Why I am not concerned about daily financial news.

Ok…I care a little bit.

But…I care about what happens, not what might happen, or why it happened. It saves a lot of time and worry. I feel I am not trying to predict the S&P 500…I’m trying to classify changes that have just occurred.

There are an infinite number of news sources saying this or that might happen, or why this might or did happen. You’ll go crazy with worry about this and that. I don’t care what the Chairman of the Fed says, or whether there is a prediction of a recession, or whether somebody invaded somebody else (actually I do care about that, but that’s another story). I don’t listen to people screaming on the TV why I should buy this or that. I generally feel that overthinking daily financial news and speculative market triggers leads to stress and anxiety, and emotional trading.

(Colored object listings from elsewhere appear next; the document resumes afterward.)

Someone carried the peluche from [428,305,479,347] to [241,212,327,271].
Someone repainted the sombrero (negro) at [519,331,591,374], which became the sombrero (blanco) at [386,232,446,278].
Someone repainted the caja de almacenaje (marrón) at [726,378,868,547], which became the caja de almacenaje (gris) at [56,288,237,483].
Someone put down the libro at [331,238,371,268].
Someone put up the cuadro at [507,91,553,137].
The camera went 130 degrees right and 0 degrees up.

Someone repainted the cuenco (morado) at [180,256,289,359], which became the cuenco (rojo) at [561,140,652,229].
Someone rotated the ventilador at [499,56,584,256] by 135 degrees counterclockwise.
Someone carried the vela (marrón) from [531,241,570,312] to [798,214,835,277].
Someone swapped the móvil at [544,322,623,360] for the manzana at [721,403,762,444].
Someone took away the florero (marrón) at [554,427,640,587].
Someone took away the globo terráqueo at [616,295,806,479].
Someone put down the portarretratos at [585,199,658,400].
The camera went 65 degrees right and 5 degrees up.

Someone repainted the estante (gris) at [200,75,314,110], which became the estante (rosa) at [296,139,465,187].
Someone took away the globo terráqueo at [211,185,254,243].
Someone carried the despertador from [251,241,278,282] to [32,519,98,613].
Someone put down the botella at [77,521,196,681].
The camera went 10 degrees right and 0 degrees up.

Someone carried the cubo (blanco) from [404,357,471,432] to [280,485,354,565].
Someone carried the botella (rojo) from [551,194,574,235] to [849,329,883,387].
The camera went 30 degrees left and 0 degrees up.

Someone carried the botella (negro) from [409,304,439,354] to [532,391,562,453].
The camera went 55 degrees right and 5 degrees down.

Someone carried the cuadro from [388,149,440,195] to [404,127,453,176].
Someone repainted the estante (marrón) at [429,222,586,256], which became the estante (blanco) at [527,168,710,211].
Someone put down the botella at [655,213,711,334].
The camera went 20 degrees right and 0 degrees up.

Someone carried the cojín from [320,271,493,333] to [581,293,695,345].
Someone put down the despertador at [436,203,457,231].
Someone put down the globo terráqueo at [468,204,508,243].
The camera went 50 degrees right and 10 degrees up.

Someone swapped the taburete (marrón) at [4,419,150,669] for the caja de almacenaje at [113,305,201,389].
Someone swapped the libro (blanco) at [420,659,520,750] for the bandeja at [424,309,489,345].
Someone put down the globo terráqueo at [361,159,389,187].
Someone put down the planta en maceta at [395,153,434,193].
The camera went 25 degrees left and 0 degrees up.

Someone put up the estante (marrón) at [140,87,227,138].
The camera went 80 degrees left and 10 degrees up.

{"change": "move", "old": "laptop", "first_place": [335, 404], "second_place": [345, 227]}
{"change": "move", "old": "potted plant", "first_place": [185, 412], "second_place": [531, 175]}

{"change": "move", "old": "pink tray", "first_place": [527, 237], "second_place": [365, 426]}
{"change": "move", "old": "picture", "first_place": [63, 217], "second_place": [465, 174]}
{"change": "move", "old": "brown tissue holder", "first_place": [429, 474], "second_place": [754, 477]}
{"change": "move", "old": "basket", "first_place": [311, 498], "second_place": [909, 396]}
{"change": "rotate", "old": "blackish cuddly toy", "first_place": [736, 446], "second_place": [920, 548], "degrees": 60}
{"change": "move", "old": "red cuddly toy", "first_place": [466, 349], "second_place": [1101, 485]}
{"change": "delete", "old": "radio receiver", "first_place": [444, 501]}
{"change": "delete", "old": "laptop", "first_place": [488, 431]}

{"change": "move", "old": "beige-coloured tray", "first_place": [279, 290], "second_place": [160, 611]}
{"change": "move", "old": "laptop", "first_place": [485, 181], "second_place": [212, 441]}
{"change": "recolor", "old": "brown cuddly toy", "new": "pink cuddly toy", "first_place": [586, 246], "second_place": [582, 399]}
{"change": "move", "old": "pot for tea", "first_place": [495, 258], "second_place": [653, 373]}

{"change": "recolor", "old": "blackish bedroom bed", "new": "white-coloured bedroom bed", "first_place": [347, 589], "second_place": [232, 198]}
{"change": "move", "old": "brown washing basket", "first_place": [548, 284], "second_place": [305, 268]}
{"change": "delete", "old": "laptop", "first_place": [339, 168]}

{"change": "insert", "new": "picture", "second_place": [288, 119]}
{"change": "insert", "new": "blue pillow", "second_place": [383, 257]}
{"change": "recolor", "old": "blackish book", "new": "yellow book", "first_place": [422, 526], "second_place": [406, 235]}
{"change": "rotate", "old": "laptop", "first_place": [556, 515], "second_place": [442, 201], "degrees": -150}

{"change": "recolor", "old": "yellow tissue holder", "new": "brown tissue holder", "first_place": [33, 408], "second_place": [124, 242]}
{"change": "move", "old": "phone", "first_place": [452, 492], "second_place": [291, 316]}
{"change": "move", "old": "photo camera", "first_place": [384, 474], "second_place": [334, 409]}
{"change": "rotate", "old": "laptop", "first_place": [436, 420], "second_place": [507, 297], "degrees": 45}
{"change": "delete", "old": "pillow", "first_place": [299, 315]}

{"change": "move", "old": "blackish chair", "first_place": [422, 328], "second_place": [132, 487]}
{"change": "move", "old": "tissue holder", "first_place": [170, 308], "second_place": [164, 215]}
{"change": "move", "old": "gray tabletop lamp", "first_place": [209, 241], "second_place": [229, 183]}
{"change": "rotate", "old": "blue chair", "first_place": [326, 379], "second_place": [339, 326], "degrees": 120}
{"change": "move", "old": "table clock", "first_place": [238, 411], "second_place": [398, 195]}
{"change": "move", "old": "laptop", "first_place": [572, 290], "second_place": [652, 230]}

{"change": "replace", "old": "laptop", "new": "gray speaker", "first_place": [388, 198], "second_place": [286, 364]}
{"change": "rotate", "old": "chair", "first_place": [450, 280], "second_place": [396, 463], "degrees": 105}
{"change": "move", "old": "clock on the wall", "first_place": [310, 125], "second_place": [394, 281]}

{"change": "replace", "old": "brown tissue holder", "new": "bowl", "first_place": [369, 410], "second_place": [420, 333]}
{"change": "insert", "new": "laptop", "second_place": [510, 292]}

Remember, you are not trying to model or predict the overall economy or financial markets. You are trying to model aggregate Investor Behavior specifically in the S&P 500. Their hopes, fears, greed, expectations, etc. The S&P500 is a leading indicator relative to the economy. That means sometimes when we are in the depths of a recession…the stock market goes up!

The S&P500 will go up for many reasons. I don’t care why. Just that it does. It usually goes up slowly, in an up-and-down seesaw ratcheting way 2 days up, 1 day down…slow and steady up, with lower volatility over a number of months, sometimes 4 or 5 months or more. It rarely shoots straight up. The gains are slow and steady. You are not going to miss a rise…it is more likely that you are going to get in too late.

The S&P500 will go down for many reasons. I don’t care why. Just that it does. REGARDLESS OF THE REASON. That is my trigger to SELL/STOP LOSS (move into TSP G). The drops (Pattern 2) are usually more abrupt, with greater daily swings and shorter in duration than the rises (Pattern1), except in an extended crash. But you will be spared from that because you would have gotten out of C using the SELL signal.

I generally feel that in the early days of a strong rise, news doesn’t affect the market as much because the strong upward momentum is driving it up.

But over time as the rise goes on and begins to soften and get “mushy”, many things might trigger a drop. Why…because the index becomes more and more overbought and traders have built up expectations that it is going to drop. Any negative news might fulfill those expectations. I just wait until it starts to go down to get out.